Question

A stone of mass 0.5 kg is thrown with a velocity of 10 m/s across the frozen surface of a lake and it comes to rest after travelling a distance of 100 m. What is the magnitude of force of friction between the stone and ice?

Answer 1

Answer:

Given:

• Mass = 0.5 kg
• Initial Velocity = 10 m/s
• Final Velocity = 0 m/s
• Distance Travelled = 100 m

To Find:

• Magnitude of Frictional Force

Solution:

Force = Mass × Acceleration

Therefore we need to find acceleration. Substituting in Third Equation of Motion we get,

⇒ 0² - 10² = 2 ( a ) ( s )

⇒ -100 = 2 ( a ) ( 100 )

⇒ 2a = -1

⇒ a = -1/2 = -0.5 m/s²  [ - sign indicates retardation ]

Force with which the object was travelling is:

⇒ Force = 0.5 × -0.5 = -0.25 N

Therefore the opposing force is indicated by the negative sign. Thus it is friction. Hence magnitude of friction is 0.25 N.

Hope it helped !!

Answer 2

Explanation:-

Given :-

mass of stone = 0.5 kg

initial velocity = 10 m/s

Final velocity = 0m/s

Distance travelled = 100 m

To find :-

The magnitude of force of friction.

Solution:-

Let us find the acceleration of the particle.

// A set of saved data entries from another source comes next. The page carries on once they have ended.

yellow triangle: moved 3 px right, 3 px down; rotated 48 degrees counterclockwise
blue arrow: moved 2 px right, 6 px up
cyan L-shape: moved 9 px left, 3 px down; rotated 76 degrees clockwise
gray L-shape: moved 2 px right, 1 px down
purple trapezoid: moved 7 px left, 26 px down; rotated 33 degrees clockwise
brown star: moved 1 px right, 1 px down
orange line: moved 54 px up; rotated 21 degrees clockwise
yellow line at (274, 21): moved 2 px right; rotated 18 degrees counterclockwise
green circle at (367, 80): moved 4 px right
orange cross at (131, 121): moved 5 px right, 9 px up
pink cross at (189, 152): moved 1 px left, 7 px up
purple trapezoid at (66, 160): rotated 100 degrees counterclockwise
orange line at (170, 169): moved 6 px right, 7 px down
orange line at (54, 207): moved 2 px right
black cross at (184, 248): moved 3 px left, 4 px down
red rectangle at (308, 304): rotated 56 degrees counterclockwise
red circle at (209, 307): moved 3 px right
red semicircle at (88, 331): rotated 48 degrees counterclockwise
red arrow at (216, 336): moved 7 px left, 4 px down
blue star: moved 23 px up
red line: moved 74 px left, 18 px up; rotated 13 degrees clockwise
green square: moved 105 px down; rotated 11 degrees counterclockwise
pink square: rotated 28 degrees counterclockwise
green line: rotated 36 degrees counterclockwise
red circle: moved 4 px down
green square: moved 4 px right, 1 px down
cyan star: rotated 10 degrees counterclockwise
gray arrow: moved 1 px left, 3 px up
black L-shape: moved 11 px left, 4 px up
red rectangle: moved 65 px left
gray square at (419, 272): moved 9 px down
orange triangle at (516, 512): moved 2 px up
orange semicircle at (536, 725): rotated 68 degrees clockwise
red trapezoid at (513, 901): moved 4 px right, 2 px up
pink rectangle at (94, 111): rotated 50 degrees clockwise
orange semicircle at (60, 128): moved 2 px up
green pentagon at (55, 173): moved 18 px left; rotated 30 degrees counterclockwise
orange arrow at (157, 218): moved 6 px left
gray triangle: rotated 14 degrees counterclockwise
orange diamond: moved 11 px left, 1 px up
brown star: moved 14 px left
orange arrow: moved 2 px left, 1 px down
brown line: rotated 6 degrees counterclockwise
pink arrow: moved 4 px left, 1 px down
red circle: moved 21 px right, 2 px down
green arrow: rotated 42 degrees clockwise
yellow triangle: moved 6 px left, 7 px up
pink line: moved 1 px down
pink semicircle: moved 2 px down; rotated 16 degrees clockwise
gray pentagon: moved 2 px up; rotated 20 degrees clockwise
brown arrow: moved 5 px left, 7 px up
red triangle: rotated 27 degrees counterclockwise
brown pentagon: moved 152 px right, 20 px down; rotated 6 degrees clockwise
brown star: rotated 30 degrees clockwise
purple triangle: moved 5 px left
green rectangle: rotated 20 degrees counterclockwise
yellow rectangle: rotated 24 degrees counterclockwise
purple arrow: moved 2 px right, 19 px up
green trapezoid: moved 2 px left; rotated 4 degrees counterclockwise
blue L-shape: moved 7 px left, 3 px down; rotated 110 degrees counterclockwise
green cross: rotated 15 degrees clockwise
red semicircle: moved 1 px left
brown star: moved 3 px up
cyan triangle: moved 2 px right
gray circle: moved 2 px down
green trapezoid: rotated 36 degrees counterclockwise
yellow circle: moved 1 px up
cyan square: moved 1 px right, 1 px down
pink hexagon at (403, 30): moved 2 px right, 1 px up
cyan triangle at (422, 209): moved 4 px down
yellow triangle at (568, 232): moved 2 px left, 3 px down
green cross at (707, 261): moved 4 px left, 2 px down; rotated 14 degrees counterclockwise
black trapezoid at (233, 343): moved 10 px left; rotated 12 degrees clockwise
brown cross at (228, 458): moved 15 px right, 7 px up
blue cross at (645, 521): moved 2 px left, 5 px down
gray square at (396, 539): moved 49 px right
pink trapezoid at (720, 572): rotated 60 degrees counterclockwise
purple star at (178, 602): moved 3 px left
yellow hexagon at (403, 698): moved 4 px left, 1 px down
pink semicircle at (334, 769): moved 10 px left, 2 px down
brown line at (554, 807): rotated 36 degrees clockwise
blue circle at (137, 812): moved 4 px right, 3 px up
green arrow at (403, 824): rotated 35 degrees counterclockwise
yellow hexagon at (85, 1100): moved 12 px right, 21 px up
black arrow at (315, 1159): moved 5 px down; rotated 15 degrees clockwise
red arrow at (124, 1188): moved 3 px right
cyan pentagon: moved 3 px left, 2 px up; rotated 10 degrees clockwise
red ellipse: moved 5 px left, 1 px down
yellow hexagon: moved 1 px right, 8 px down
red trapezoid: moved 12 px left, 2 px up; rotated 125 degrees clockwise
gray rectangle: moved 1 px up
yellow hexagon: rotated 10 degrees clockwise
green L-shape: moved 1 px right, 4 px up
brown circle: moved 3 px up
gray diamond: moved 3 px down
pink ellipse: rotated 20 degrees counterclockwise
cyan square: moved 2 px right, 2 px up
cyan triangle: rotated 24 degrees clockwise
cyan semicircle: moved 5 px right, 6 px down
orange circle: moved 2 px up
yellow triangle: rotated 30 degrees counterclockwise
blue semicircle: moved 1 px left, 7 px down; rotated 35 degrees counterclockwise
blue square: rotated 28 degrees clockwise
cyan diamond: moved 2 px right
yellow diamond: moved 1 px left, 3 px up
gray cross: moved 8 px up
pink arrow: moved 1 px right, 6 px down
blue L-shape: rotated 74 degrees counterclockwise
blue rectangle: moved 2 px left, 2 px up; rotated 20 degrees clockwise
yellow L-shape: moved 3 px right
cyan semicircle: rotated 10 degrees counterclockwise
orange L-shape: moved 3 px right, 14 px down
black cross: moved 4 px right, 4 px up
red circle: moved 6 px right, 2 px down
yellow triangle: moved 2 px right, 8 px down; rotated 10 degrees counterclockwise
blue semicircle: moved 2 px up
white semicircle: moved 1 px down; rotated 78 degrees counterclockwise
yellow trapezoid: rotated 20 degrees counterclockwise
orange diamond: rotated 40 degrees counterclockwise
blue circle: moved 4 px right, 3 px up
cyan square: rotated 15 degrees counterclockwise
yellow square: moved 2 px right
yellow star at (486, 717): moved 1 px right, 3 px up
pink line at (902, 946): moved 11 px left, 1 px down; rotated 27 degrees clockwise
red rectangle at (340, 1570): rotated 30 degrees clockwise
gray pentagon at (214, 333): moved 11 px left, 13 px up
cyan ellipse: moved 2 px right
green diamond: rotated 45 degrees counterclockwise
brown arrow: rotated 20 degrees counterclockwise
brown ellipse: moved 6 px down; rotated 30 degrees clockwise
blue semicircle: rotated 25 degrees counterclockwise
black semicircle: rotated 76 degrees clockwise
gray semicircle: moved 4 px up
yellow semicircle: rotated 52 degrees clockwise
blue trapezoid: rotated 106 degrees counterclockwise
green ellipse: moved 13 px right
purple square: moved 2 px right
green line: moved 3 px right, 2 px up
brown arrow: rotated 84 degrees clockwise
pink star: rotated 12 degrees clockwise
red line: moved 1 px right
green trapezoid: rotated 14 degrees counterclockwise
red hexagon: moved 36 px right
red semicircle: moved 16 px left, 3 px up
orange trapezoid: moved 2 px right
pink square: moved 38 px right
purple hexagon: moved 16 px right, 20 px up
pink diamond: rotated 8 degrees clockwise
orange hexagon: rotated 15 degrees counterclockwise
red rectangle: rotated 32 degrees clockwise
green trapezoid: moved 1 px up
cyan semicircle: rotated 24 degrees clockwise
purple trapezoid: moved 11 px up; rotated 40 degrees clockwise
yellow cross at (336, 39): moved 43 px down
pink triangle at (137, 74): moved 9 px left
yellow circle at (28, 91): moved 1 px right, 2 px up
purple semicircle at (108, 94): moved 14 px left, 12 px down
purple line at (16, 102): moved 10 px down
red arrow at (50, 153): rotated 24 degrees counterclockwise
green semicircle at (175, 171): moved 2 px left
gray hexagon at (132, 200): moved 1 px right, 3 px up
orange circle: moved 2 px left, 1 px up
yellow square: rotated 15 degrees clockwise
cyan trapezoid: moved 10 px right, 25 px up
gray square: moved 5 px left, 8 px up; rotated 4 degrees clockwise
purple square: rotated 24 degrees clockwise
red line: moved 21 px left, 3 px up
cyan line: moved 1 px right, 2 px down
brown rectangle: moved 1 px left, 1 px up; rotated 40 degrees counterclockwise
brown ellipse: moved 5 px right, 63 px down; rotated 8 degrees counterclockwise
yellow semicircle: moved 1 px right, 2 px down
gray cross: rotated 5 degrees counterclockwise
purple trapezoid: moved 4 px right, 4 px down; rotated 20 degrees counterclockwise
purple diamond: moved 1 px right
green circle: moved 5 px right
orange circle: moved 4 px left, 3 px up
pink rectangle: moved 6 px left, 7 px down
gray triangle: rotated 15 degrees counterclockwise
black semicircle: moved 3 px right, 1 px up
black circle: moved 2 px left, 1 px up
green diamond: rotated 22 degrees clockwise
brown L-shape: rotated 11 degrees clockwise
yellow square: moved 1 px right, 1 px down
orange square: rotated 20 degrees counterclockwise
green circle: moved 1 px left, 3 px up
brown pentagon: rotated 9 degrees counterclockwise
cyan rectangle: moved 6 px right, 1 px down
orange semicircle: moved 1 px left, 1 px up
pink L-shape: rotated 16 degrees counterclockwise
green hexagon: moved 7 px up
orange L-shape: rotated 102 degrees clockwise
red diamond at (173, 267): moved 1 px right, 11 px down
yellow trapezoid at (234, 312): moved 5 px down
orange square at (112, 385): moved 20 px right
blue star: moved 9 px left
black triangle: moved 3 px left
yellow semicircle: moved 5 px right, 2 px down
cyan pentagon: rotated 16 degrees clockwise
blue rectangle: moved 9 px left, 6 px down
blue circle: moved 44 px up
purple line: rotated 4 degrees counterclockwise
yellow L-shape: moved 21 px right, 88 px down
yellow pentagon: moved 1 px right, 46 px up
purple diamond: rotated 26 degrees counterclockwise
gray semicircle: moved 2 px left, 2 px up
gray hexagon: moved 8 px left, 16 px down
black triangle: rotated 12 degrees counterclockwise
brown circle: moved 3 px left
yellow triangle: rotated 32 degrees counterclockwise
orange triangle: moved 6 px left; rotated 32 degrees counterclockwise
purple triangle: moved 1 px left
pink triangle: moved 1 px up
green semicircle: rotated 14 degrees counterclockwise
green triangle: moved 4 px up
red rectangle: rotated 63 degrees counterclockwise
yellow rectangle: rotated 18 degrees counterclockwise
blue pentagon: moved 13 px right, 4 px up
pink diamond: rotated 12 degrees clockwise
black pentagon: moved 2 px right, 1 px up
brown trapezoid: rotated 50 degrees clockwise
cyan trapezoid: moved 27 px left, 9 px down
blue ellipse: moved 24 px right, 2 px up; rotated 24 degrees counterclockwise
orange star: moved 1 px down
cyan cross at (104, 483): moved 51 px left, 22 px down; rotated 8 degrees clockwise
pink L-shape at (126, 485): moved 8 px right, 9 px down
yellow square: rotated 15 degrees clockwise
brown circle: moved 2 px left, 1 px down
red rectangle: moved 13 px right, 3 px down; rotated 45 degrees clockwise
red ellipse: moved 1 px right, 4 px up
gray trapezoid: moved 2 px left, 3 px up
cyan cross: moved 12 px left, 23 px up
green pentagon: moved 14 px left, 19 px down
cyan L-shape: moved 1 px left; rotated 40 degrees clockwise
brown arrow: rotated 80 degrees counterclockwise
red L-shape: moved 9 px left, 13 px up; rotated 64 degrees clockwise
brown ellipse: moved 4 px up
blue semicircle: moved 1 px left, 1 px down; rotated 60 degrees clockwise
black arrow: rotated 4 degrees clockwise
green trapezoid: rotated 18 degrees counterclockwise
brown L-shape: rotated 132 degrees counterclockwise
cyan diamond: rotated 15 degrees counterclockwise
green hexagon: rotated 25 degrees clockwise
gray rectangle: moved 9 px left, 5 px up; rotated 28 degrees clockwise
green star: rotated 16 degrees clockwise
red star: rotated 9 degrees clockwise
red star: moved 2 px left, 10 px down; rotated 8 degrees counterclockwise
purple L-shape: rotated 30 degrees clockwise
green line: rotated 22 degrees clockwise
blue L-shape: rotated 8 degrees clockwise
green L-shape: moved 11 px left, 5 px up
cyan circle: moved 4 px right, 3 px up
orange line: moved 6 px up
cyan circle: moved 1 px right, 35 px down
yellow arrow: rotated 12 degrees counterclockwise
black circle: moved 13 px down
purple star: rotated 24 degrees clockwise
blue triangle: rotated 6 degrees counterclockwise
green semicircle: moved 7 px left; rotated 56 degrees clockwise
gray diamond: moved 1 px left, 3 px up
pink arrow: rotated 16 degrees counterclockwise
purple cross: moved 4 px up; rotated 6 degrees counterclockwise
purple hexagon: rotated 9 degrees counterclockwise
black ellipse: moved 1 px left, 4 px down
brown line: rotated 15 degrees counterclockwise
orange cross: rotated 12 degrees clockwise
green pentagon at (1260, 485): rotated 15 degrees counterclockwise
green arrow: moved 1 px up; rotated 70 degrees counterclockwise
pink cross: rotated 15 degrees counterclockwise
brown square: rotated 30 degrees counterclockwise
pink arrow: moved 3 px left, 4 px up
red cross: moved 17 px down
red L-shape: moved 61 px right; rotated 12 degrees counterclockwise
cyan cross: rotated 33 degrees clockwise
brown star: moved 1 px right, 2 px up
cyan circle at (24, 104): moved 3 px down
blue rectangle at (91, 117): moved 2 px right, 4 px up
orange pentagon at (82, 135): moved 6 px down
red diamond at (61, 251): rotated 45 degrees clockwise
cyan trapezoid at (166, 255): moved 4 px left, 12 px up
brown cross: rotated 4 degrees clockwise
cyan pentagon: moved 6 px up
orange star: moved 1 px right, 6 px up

• By using equation of motion.

$\boxed{2as = v^2 - u^2}$

• Put the given values.

→$2 \times a \times 100 = (0)^2 -(10)^2$

→$200a = -100$

→$a = \dfrac{-100}{200}$

→$a = -0.5 m/s^2$

acceleration of stone will be

-0.5 m/s².

The magnitude of force of friction which oppose the stone is given by :-

→$\boxed{ F_{f} = ma }$

• By using Newton 2nd law.

→$F_{f} = 0.5 \times -0.5$

→$F_{f}= -0.25 N$

Hence,

The magnitude of force of friction is 0.25 N.